• WHAT TO DO
Count the lines in the rows below that contain the string "NewBodyOperationType", treating uppercase and lowercase letters as distinct. Give only the number.

• RAW DATA
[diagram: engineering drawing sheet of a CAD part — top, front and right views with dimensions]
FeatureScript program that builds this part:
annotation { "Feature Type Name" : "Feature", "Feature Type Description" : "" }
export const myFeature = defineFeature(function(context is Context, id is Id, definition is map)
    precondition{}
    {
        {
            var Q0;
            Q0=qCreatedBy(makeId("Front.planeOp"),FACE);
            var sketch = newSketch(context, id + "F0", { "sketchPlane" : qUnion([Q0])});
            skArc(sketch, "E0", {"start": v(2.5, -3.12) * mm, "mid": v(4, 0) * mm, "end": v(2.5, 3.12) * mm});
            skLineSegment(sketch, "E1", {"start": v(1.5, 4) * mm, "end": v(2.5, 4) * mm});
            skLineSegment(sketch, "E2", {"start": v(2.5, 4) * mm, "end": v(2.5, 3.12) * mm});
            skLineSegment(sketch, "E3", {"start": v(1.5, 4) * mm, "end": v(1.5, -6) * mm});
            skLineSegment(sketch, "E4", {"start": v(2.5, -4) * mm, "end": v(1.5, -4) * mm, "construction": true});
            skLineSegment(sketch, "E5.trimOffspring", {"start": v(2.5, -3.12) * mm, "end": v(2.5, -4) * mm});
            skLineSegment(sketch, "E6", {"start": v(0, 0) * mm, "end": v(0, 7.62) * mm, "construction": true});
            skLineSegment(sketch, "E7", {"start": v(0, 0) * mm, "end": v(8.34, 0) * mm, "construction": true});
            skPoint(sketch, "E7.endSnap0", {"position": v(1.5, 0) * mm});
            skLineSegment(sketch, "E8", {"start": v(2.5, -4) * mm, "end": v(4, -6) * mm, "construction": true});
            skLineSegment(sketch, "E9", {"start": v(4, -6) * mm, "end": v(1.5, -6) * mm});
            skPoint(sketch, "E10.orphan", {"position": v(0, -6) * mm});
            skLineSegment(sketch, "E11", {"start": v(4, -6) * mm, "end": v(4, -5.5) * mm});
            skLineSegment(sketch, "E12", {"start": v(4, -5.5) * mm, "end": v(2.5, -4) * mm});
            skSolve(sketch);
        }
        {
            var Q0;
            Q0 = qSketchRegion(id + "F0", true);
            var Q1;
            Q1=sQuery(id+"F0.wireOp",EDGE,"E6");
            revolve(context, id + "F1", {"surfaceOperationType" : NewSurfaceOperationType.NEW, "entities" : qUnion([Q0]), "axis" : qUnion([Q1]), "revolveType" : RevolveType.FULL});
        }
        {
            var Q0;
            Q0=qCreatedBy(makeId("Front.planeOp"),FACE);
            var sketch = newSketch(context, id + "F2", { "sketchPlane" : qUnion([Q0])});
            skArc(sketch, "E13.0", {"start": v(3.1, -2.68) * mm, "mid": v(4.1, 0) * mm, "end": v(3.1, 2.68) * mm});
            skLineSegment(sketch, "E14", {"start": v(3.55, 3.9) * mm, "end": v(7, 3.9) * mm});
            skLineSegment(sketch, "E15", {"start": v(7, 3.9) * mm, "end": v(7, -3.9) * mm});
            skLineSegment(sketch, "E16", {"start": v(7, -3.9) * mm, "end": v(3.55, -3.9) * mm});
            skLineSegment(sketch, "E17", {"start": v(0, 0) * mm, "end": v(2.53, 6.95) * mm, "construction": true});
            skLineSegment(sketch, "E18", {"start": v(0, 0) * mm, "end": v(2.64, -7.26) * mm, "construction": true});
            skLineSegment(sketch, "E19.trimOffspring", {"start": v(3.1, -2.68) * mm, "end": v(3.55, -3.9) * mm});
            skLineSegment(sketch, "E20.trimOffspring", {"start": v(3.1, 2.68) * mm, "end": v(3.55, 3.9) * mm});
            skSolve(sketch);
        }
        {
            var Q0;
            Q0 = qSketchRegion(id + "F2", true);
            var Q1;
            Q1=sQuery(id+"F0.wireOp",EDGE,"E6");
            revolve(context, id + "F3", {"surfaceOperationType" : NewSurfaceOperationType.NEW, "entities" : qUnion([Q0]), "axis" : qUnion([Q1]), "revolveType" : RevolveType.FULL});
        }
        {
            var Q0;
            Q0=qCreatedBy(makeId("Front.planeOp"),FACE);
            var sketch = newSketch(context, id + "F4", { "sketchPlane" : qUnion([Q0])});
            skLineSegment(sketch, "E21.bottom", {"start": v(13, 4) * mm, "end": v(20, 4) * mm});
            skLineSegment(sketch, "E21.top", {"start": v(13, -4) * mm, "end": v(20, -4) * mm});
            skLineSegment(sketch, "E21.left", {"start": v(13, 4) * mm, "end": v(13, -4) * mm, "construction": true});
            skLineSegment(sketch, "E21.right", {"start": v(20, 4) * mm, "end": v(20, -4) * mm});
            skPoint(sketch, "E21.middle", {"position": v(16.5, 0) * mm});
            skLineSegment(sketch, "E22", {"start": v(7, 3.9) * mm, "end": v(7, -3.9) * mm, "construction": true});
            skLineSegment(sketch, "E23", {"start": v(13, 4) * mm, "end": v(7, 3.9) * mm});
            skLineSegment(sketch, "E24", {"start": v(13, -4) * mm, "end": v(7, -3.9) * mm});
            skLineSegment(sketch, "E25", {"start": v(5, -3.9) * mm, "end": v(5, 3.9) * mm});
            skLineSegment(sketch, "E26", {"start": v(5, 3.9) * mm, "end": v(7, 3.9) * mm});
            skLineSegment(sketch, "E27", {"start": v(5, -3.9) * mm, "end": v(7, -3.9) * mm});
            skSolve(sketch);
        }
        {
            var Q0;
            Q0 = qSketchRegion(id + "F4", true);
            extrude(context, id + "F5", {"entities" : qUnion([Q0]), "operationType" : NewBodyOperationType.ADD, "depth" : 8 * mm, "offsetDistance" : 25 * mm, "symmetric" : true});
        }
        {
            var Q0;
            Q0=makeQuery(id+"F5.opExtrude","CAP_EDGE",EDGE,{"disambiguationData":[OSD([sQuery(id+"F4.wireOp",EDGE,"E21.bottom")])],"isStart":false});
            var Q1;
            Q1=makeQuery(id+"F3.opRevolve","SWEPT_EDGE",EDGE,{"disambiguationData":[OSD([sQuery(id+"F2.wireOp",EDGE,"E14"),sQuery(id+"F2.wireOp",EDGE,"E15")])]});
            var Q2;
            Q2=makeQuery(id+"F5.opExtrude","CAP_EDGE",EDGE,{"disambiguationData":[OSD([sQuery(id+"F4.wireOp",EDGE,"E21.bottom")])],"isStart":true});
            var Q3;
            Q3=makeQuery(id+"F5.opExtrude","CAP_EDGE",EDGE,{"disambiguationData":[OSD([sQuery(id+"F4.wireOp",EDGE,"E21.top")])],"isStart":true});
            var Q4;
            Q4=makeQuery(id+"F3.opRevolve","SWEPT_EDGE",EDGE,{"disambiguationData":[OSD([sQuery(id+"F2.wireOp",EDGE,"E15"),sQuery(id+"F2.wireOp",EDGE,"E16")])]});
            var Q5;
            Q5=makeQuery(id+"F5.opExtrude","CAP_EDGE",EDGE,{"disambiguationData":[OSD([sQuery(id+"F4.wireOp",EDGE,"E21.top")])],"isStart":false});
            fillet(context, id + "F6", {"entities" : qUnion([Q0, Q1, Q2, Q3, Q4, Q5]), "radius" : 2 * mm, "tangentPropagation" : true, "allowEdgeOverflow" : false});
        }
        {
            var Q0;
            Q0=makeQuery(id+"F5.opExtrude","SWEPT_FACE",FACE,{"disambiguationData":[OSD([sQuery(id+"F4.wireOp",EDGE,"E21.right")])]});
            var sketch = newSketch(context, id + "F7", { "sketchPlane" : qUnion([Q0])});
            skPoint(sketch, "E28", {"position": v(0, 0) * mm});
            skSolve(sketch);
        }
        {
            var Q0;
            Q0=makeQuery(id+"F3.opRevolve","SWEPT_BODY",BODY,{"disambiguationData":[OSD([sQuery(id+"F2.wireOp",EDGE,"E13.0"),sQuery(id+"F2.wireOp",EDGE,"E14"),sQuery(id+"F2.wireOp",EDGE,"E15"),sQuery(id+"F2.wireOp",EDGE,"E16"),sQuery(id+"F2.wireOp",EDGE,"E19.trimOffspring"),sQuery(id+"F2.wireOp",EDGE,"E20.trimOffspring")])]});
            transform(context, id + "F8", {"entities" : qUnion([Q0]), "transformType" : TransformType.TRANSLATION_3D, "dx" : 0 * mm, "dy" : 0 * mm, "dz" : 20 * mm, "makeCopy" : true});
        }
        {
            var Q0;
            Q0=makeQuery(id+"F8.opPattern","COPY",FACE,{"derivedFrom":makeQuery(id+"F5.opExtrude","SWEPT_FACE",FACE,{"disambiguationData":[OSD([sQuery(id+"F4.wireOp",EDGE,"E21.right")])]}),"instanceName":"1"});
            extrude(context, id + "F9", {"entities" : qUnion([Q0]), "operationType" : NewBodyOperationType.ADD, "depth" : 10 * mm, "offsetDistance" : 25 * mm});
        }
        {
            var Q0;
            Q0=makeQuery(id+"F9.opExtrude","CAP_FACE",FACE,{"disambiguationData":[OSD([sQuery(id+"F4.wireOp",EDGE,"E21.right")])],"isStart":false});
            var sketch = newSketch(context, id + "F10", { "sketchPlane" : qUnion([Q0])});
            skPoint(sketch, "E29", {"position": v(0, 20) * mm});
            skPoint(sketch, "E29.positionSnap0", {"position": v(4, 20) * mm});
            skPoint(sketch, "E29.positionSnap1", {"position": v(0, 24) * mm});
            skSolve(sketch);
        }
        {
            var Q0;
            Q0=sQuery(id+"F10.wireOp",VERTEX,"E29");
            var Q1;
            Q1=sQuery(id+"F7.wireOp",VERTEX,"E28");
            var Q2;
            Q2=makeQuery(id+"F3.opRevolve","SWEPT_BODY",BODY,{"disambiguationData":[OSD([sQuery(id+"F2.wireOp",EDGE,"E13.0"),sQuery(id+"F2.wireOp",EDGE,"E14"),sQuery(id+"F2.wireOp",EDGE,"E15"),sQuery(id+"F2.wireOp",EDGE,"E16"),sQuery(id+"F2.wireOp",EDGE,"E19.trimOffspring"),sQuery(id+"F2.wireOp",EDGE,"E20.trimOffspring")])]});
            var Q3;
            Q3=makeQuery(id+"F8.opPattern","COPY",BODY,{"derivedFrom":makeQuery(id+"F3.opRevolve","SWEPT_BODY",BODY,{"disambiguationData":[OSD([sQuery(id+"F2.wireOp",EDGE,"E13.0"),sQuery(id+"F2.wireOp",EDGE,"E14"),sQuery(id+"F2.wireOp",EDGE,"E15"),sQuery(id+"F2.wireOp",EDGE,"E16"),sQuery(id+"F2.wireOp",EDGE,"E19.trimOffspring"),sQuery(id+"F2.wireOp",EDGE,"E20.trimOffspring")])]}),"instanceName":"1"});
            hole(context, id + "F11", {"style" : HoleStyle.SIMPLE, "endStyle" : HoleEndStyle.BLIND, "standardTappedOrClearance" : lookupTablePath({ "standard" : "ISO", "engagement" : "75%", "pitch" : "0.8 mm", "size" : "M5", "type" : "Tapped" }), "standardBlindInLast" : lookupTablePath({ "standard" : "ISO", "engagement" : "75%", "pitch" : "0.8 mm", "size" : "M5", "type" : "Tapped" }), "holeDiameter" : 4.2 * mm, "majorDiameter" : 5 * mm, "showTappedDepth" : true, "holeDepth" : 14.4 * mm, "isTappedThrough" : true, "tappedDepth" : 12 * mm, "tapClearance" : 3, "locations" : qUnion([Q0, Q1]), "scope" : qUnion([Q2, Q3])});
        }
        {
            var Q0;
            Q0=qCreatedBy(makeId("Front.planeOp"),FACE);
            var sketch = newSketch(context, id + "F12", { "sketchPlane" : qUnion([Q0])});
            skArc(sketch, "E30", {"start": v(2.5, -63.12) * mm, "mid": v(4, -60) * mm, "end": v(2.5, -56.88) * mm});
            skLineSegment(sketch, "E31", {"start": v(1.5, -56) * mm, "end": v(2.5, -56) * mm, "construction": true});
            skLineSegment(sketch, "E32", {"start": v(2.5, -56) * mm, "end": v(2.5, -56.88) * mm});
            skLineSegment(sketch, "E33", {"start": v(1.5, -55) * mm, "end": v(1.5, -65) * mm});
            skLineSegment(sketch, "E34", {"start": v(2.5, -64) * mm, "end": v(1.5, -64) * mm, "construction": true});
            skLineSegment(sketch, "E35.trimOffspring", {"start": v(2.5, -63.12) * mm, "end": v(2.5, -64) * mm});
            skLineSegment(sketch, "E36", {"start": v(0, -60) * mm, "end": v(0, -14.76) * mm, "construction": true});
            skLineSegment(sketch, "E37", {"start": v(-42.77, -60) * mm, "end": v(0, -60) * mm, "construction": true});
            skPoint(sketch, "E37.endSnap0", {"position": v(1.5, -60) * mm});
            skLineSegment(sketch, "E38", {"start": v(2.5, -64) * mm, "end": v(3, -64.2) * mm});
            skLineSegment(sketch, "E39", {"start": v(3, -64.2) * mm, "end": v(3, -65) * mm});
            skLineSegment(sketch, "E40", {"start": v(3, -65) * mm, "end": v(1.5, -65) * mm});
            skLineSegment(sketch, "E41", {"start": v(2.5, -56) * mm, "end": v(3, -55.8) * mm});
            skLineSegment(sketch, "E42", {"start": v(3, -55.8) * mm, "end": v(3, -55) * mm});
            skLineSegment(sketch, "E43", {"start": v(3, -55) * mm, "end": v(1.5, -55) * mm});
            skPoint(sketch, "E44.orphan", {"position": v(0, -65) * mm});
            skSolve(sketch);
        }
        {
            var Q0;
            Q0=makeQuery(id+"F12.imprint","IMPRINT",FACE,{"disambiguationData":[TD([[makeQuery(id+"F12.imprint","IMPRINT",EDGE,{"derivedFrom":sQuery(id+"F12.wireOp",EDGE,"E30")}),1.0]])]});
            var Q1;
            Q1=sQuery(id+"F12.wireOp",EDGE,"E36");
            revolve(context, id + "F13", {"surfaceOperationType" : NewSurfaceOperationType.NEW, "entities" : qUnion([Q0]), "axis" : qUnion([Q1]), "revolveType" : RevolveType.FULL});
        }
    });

• REPLY
2